Tomorrow When The War Began
- Director:Stuart Beattie
- Cast:Rachel Hurd-Wood, Lincoln Lewis, Andrew Ryan, Caitlin Stasey, Phoebe Tonkin
- Release Date:December 30, 2010
- The Film:3.0
- The Disc:4.0
"Paramount's handling of the DVD cannot be faulted."
With a story that resembles John Milius' ‘80s relic Red Dawn minus that director's penchant for anti-Red hysteria, Tomorrow When The War Began is an effective - but vanilla - attempt to transplant the ‘high concept' action film into the Australian landscape.
In screenwriter Stuart Beattie's (writer of Collateral, Australia) directorial debut, a group of NSW teenagers form a guerrilla militia to fight off an invading (and unidentified) armed force.

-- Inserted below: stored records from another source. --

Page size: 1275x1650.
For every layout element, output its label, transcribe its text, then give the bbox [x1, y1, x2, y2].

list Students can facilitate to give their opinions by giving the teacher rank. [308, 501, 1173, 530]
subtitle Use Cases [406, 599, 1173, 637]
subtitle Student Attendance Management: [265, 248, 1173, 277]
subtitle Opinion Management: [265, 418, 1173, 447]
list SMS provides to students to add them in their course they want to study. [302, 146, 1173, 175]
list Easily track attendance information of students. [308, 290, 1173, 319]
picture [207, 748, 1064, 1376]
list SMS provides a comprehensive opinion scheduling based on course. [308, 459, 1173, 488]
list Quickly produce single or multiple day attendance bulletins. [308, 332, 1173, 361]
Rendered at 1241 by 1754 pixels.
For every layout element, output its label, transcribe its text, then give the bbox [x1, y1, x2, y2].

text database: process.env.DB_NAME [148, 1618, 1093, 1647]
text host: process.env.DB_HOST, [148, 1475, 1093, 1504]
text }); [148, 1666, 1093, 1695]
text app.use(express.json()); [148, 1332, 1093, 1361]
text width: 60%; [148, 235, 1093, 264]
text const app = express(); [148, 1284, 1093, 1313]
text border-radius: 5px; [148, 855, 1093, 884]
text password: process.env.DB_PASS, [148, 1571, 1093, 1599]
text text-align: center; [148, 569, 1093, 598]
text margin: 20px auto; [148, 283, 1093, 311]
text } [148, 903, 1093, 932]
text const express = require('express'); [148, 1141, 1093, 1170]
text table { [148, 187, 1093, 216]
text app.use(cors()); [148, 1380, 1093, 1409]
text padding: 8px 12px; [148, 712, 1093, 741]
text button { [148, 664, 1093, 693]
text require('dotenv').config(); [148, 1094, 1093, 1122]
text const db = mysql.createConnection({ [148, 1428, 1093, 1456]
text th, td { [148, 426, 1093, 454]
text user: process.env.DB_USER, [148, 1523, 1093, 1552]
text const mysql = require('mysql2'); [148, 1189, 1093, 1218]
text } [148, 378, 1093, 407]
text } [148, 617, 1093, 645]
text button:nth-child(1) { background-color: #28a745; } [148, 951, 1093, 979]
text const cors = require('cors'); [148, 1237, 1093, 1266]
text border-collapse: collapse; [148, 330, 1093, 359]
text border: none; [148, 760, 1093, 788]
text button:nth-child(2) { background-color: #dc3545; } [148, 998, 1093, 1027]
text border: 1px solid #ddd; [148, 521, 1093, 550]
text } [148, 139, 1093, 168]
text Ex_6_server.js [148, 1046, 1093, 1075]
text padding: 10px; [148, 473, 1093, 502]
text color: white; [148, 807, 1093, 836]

This adaptation of the John Marsden story - the first in a series of teen novels - incorporates elements of professional slickness and jarring amateurism. For every moment of a cleverly staged action set-piece or an unexpected character exchange, there are many more clichés in the film's characterisations. Beattie - as a writer - relies too heavily on stereotype (rich girl, bad boy, stoner, zealot) rather than the richer level of character detail expected from a filmmaker of his calibre. (Although - to Beattie's credit - he also makes very effective use of Sarah Blasko's cover version of "Flame Trees", also incorporated into 2005's Little Fish).
Beattie makes a bold choice in casting such young actors in the lead roles. Yet, perhaps it is the broadness of the characters' initial conception or the steep challenge of a first-time director handling a number of inexperienced actors, but the performances are not entirely successful, often tripping over the more awkward exchanges in the screenplay. Only the lead, Caitlin Stasey (Neighbours), is completely effective in her performance, handling both small and larger sequences with surprising comfort.
Paramount's handling of the DVD cannot be faulted, though, with an extensive exploration of the film's inception and production. The genial Beattie contributes an intelligent commentary, discussing his attempts to depict Marsden's story in a visual medium. The producers' commentary is drier, with an emphasis on the film's production schedule. Marsden - obviously pleased with the finished product - features in a couple of extras, with his an exhaustive interview with the ABC's Fenella Kernabone a highlight.